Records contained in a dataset
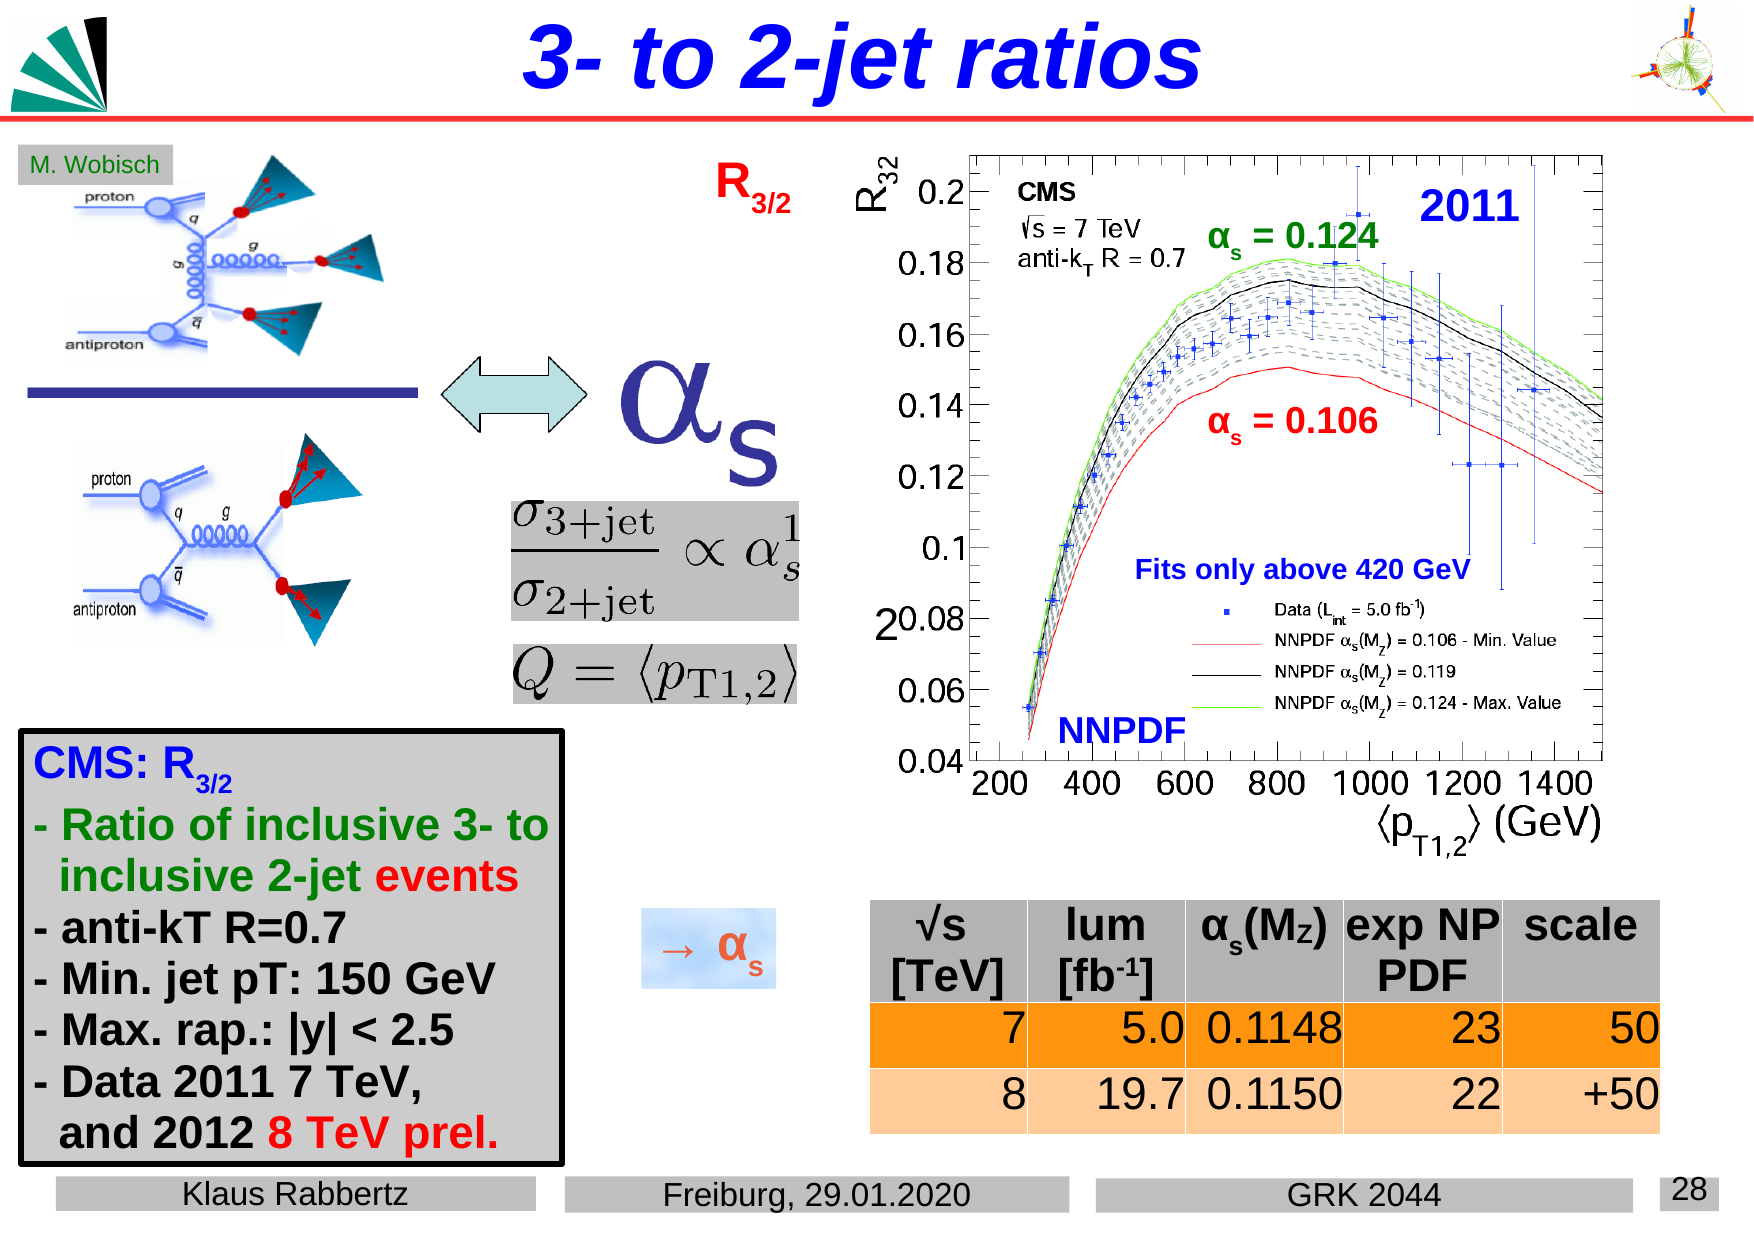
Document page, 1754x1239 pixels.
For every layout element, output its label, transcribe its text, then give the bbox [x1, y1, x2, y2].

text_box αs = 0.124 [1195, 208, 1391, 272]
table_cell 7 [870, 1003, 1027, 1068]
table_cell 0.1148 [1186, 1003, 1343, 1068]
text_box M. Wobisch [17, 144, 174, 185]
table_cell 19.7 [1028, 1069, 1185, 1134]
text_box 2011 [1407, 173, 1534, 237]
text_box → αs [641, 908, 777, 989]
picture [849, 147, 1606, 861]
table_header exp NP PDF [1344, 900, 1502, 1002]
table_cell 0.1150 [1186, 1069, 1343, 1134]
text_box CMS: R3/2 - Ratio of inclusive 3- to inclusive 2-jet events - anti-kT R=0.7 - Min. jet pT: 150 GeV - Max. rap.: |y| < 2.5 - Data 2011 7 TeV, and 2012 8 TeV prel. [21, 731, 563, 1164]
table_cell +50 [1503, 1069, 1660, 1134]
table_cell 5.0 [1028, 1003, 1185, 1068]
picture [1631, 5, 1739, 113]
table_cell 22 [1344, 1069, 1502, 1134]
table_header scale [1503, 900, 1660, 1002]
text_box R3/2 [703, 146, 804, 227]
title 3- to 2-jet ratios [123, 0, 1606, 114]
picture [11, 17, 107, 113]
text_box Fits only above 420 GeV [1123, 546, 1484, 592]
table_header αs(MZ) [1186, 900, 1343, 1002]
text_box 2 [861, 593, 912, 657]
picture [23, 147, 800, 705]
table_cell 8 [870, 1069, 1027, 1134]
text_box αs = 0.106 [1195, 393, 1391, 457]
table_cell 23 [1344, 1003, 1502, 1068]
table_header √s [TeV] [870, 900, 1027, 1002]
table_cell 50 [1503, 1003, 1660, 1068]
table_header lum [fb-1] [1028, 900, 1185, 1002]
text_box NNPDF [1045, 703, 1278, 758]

THE REQUEST →
Please reproduce all of the material above word for word, leaving out the pictures.

TASK RESULT →
Document page, 1754x1239 pixels.
For every layout element, output its label, transcribe its text, then give the bbox [x1, y1, x2, y2].

text_box αs = 0.124 [1195, 208, 1391, 272]
table_cell 7 [870, 1003, 1027, 1068]
table_cell 0.1148 [1186, 1003, 1343, 1068]
text_box M. Wobisch [17, 144, 174, 185]
table_cell 19.7 [1028, 1069, 1185, 1134]
text_box 2011 [1407, 173, 1534, 237]
text_box → αs [641, 908, 777, 989]
picture [849, 147, 1606, 861]
table_header exp NP PDF [1344, 900, 1502, 1002]
table_cell 0.1150 [1186, 1069, 1343, 1134]
text_box CMS: R3/2 - Ratio of inclusive 3- to inclusive 2-jet events - anti-kT R=0.7 - Min. jet pT: 150 GeV - Max. rap.: |y| < 2.5 - Data 2011 7 TeV, and 2012 8 TeV prel. [21, 731, 563, 1164]
table_cell +50 [1503, 1069, 1660, 1134]
table_cell 5.0 [1028, 1003, 1185, 1068]
picture [1631, 5, 1739, 113]
table_cell 22 [1344, 1069, 1502, 1134]
table_header scale [1503, 900, 1660, 1002]
text_box R3/2 [703, 146, 804, 227]
title 3- to 2-jet ratios [123, 0, 1606, 114]
picture [11, 17, 107, 113]
text_box Fits only above 420 GeV [1123, 546, 1484, 592]
table_header αs(MZ) [1186, 900, 1343, 1002]
text_box 2 [861, 593, 912, 657]
picture [23, 147, 800, 705]
table_cell 8 [870, 1069, 1027, 1134]
text_box αs = 0.106 [1195, 393, 1391, 457]
table_cell 23 [1344, 1003, 1502, 1068]
table_header √s [TeV] [870, 900, 1027, 1002]
table_cell 50 [1503, 1003, 1660, 1068]
table_header lum [fb-1] [1028, 900, 1185, 1002]
text_box NNPDF [1045, 703, 1278, 758]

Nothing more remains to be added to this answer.